GÜL YÜZLÜM
Bu akşam layihamda remz ettiğim yüzün, çaldıkapımı yine,
Bakakaldım meyline, kapının eşiğinden süzülen gözlerinin şemsine
Heyhat! Bu ışık, ayrılık yasını yamar, sevginin her zerresine
Ben, huzmelerinden süzülen hüznümün pasını silemedim
Firakınla kavrulan gönlüme bir merhem süremedim.
Sen ey gülüşüne kandığım, hayalinle pür melal yandığım.
Kapıyı aralayıp, gül yüzlü bir tebessümle içeri giremedin
Bir sevda mahkûmuna, müberra bir muştu veremedin.
Müzmin sevdanın kuyruğuna takılmış bahtsız bir avareyim
Sensiz karanlıkta kaybolmuş serkeş bir divaneyim.
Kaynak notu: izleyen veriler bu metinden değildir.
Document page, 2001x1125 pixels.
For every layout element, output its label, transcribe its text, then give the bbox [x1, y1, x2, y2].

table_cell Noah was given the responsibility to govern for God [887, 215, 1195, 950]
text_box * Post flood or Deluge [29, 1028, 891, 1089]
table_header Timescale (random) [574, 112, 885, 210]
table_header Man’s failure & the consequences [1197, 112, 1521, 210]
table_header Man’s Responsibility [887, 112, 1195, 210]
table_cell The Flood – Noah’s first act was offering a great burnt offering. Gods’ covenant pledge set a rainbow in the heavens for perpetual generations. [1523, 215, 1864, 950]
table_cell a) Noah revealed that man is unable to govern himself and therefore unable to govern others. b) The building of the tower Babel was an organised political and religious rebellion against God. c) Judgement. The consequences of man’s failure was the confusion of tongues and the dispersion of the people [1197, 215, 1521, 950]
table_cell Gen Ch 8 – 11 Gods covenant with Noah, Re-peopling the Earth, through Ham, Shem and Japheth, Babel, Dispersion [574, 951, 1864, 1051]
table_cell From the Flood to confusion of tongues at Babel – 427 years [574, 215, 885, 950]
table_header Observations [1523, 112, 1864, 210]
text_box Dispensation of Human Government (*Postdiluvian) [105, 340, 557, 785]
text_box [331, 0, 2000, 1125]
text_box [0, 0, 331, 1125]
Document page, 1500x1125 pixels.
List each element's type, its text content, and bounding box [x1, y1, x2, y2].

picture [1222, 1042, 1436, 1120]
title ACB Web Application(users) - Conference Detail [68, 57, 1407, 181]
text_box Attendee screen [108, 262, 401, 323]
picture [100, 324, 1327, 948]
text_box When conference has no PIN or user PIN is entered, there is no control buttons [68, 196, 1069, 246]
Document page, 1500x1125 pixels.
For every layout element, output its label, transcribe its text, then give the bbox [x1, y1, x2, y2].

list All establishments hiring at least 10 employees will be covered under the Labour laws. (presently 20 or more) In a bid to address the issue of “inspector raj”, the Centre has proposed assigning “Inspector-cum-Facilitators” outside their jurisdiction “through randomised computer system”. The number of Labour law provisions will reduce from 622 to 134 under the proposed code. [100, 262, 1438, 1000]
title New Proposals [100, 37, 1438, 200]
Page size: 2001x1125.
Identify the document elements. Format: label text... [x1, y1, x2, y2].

Gül yüzlüm, bu akşam gözlerimden katre-i matem düştü
Dermansız umutlar, ardından birer birer yorulup, bitap düştü
Ey vuslat! Ayrılık ateşten bir kor gibi yakıyor yüreğimi
Ben, sensizliğe alışamadım, rahmet kapısına sır açamadım
Şafağı kopardılar gözlerimden, tanyelinin izini süremedim
Sen ey! Değirmen taşı gibi içimi kemiren ahu bakışlım
Yeter, yeter gözlerimi tükenmeyen ahu-zarına hasrettiğim
Saklama gül yüzünü, ruhumun karanlığı dağılsın üzerimden
Neyzenin dudağından, şems aşkıyla, neyeüflenen ruhum
Bir muamma gecenin beşiğinde, acıyla kıvranan kulum.